#### MATERIAL PROVIDED:
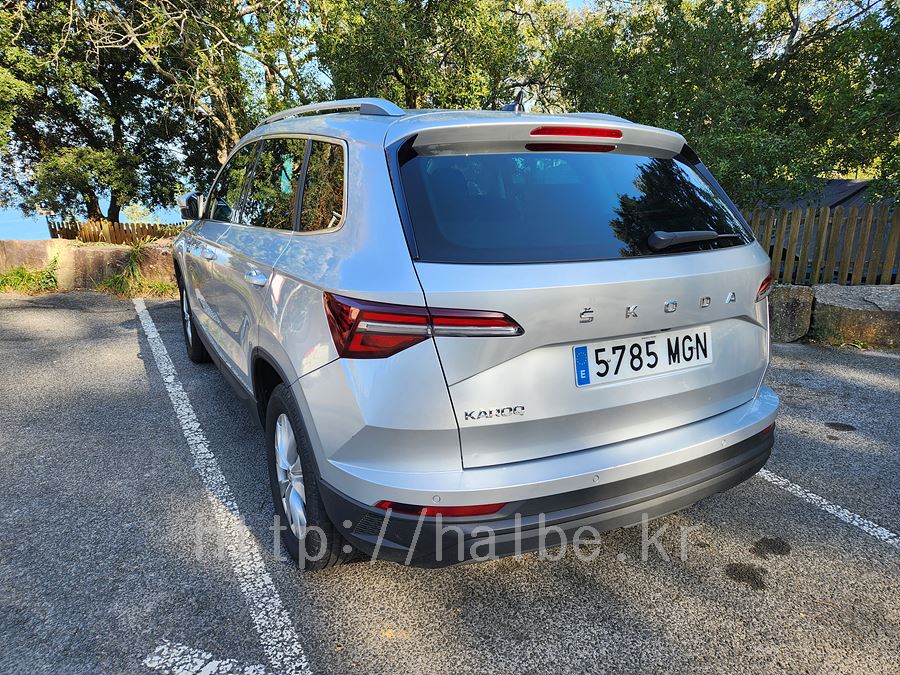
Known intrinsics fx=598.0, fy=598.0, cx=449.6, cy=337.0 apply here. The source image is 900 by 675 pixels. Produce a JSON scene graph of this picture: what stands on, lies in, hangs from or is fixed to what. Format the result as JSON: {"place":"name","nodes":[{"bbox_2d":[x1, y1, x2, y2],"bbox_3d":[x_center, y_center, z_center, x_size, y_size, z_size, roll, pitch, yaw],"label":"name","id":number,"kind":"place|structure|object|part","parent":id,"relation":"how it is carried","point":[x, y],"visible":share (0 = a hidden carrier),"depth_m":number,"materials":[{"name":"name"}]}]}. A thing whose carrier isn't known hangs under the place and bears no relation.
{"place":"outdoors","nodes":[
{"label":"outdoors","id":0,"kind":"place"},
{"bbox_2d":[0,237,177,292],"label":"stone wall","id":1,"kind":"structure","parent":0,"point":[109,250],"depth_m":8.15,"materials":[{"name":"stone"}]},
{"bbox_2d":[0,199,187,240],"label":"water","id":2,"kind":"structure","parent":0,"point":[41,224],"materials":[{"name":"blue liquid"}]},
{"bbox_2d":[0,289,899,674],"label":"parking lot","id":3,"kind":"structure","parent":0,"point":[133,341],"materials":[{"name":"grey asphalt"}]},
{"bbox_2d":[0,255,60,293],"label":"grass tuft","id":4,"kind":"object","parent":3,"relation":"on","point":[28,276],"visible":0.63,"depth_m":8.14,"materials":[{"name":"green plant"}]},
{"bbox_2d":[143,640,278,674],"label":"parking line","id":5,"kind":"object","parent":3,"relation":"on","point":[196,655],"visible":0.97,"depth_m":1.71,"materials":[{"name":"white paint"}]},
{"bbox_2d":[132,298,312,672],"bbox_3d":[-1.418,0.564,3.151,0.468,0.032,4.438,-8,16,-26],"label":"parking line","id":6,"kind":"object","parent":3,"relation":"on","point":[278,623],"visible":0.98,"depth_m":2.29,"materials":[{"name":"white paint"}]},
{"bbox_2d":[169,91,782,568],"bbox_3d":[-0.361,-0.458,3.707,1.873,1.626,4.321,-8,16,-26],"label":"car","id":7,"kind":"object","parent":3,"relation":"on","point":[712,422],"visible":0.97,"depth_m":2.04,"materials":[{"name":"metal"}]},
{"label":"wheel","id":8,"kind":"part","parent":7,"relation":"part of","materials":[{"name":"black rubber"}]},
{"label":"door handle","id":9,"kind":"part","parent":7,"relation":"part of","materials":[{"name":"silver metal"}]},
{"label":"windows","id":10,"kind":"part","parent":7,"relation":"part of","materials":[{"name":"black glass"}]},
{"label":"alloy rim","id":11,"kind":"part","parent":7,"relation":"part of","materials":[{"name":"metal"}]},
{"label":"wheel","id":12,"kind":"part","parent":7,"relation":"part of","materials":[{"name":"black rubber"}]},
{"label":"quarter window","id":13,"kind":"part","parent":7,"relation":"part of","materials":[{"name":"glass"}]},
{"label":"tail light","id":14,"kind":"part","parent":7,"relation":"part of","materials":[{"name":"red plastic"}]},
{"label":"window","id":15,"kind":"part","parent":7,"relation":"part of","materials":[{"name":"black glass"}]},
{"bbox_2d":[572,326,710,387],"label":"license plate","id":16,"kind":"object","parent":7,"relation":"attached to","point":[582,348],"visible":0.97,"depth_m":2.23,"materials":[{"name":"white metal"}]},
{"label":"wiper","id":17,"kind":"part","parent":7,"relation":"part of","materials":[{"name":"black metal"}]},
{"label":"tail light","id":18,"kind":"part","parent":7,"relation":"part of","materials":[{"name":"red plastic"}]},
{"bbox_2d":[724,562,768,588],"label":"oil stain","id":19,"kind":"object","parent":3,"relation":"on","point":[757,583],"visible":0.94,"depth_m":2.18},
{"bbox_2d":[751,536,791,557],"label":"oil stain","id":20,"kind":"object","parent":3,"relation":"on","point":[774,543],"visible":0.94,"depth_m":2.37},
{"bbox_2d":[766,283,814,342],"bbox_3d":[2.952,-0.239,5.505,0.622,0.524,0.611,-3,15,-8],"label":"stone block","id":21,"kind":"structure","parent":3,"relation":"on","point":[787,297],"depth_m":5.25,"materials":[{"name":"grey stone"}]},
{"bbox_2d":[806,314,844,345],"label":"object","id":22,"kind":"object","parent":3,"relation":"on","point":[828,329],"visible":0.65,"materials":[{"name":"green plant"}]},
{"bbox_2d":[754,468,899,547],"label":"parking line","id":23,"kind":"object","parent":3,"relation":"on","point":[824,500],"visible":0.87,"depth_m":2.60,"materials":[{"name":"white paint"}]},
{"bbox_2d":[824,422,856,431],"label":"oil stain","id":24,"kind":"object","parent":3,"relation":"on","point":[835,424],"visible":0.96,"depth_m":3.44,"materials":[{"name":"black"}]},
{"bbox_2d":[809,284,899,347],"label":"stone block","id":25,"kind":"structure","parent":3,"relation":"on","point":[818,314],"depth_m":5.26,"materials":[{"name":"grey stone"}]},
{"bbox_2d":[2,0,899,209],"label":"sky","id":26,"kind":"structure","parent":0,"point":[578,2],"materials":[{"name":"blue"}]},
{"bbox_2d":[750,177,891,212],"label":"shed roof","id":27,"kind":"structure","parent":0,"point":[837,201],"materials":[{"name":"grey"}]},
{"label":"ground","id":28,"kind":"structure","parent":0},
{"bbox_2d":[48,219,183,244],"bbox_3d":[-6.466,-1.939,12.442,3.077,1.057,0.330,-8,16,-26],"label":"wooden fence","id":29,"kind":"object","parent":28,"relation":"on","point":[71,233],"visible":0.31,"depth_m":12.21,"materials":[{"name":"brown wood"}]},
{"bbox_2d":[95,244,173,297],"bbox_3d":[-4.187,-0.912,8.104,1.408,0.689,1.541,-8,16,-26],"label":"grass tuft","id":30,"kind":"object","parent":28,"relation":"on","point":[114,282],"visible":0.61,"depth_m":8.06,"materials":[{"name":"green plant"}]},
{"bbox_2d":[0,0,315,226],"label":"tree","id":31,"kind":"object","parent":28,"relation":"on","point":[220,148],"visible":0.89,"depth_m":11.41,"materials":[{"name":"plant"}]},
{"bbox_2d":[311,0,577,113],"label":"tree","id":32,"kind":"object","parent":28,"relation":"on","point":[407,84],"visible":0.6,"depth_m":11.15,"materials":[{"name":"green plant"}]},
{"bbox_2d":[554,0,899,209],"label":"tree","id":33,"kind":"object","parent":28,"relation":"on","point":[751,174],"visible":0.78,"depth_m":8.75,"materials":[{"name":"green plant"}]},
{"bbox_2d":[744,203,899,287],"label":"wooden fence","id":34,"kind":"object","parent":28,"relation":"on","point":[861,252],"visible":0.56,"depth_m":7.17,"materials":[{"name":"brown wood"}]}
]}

#### REQUIRED WORK:
Each entry above should be copied exactly. The pictures should not.

#### TASK OUTPUT:
Known intrinsics fx=598.0, fy=598.0, cx=449.6, cy=337.0 apply here. The source image is 900 by 675 pixels. Produce a JSON scene graph of this picture: what stands on, lies in, hangs from or is fixed to what. Format the result as JSON: {"place":"name","nodes":[{"bbox_2d":[x1, y1, x2, y2],"bbox_3d":[x_center, y_center, z_center, x_size, y_size, z_size, roll, pitch, yaw],"label":"name","id":number,"kind":"place|structure|object|part","parent":id,"relation":"how it is carried","point":[x, y],"visible":share (0 = a hidden carrier),"depth_m":number,"materials":[{"name":"name"}]}]}. A thing whose carrier isn't known hangs under the place and bears no relation.
{"place":"outdoors","nodes":[
{"label":"outdoors","id":0,"kind":"place"},
{"bbox_2d":[0,237,177,292],"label":"stone wall","id":1,"kind":"structure","parent":0,"point":[109,250],"depth_m":8.15,"materials":[{"name":"stone"}]},
{"bbox_2d":[0,199,187,240],"label":"water","id":2,"kind":"structure","parent":0,"point":[41,224],"materials":[{"name":"blue liquid"}]},
{"bbox_2d":[0,289,899,674],"label":"parking lot","id":3,"kind":"structure","parent":0,"point":[133,341],"materials":[{"name":"grey asphalt"}]},
{"bbox_2d":[0,255,60,293],"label":"grass tuft","id":4,"kind":"object","parent":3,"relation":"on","point":[28,276],"visible":0.63,"depth_m":8.14,"materials":[{"name":"green plant"}]},
{"bbox_2d":[143,640,278,674],"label":"parking line","id":5,"kind":"object","parent":3,"relation":"on","point":[196,655],"visible":0.97,"depth_m":1.71,"materials":[{"name":"white paint"}]},
{"bbox_2d":[132,298,312,672],"bbox_3d":[-1.418,0.564,3.151,0.468,0.032,4.438,-8,16,-26],"label":"parking line","id":6,"kind":"object","parent":3,"relation":"on","point":[278,623],"visible":0.98,"depth_m":2.29,"materials":[{"name":"white paint"}]},
{"bbox_2d":[169,91,782,568],"bbox_3d":[-0.361,-0.458,3.707,1.873,1.626,4.321,-8,16,-26],"label":"car","id":7,"kind":"object","parent":3,"relation":"on","point":[712,422],"visible":0.97,"depth_m":2.04,"materials":[{"name":"metal"}]},
{"label":"wheel","id":8,"kind":"part","parent":7,"relation":"part of","materials":[{"name":"black rubber"}]},
{"label":"door handle","id":9,"kind":"part","parent":7,"relation":"part of","materials":[{"name":"silver metal"}]},
{"label":"windows","id":10,"kind":"part","parent":7,"relation":"part of","materials":[{"name":"black glass"}]},
{"label":"alloy rim","id":11,"kind":"part","parent":7,"relation":"part of","materials":[{"name":"metal"}]},
{"label":"wheel","id":12,"kind":"part","parent":7,"relation":"part of","materials":[{"name":"black rubber"}]},
{"label":"quarter window","id":13,"kind":"part","parent":7,"relation":"part of","materials":[{"name":"glass"}]},
{"label":"tail light","id":14,"kind":"part","parent":7,"relation":"part of","materials":[{"name":"red plastic"}]},
{"label":"window","id":15,"kind":"part","parent":7,"relation":"part of","materials":[{"name":"black glass"}]},
{"bbox_2d":[572,326,710,387],"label":"license plate","id":16,"kind":"object","parent":7,"relation":"attached to","point":[582,348],"visible":0.97,"depth_m":2.23,"materials":[{"name":"white metal"}]},
{"label":"wiper","id":17,"kind":"part","parent":7,"relation":"part of","materials":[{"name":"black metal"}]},
{"label":"tail light","id":18,"kind":"part","parent":7,"relation":"part of","materials":[{"name":"red plastic"}]},
{"bbox_2d":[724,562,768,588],"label":"oil stain","id":19,"kind":"object","parent":3,"relation":"on","point":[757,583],"visible":0.94,"depth_m":2.18},
{"bbox_2d":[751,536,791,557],"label":"oil stain","id":20,"kind":"object","parent":3,"relation":"on","point":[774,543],"visible":0.94,"depth_m":2.37},
{"bbox_2d":[766,283,814,342],"bbox_3d":[2.952,-0.239,5.505,0.622,0.524,0.611,-3,15,-8],"label":"stone block","id":21,"kind":"structure","parent":3,"relation":"on","point":[787,297],"depth_m":5.25,"materials":[{"name":"grey stone"}]},
{"bbox_2d":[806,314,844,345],"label":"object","id":22,"kind":"object","parent":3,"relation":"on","point":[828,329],"visible":0.65,"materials":[{"name":"green plant"}]},
{"bbox_2d":[754,468,899,547],"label":"parking line","id":23,"kind":"object","parent":3,"relation":"on","point":[824,500],"visible":0.87,"depth_m":2.60,"materials":[{"name":"white paint"}]},
{"bbox_2d":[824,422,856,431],"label":"oil stain","id":24,"kind":"object","parent":3,"relation":"on","point":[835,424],"visible":0.96,"depth_m":3.44,"materials":[{"name":"black"}]},
{"bbox_2d":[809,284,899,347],"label":"stone block","id":25,"kind":"structure","parent":3,"relation":"on","point":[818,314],"depth_m":5.26,"materials":[{"name":"grey stone"}]},
{"bbox_2d":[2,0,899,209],"label":"sky","id":26,"kind":"structure","parent":0,"point":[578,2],"materials":[{"name":"blue"}]},
{"bbox_2d":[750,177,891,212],"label":"shed roof","id":27,"kind":"structure","parent":0,"point":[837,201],"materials":[{"name":"grey"}]},
{"label":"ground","id":28,"kind":"structure","parent":0},
{"bbox_2d":[48,219,183,244],"bbox_3d":[-6.466,-1.939,12.442,3.077,1.057,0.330,-8,16,-26],"label":"wooden fence","id":29,"kind":"object","parent":28,"relation":"on","point":[71,233],"visible":0.31,"depth_m":12.21,"materials":[{"name":"brown wood"}]},
{"bbox_2d":[95,244,173,297],"bbox_3d":[-4.187,-0.912,8.104,1.408,0.689,1.541,-8,16,-26],"label":"grass tuft","id":30,"kind":"object","parent":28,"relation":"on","point":[114,282],"visible":0.61,"depth_m":8.06,"materials":[{"name":"green plant"}]},
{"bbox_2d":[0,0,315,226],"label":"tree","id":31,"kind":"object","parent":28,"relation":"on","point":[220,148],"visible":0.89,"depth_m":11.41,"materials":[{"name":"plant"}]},
{"bbox_2d":[311,0,577,113],"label":"tree","id":32,"kind":"object","parent":28,"relation":"on","point":[407,84],"visible":0.6,"depth_m":11.15,"materials":[{"name":"green plant"}]},
{"bbox_2d":[554,0,899,209],"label":"tree","id":33,"kind":"object","parent":28,"relation":"on","point":[751,174],"visible":0.78,"depth_m":8.75,"materials":[{"name":"green plant"}]},
{"bbox_2d":[744,203,899,287],"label":"wooden fence","id":34,"kind":"object","parent":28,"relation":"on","point":[861,252],"visible":0.56,"depth_m":7.17,"materials":[{"name":"brown wood"}]}
]}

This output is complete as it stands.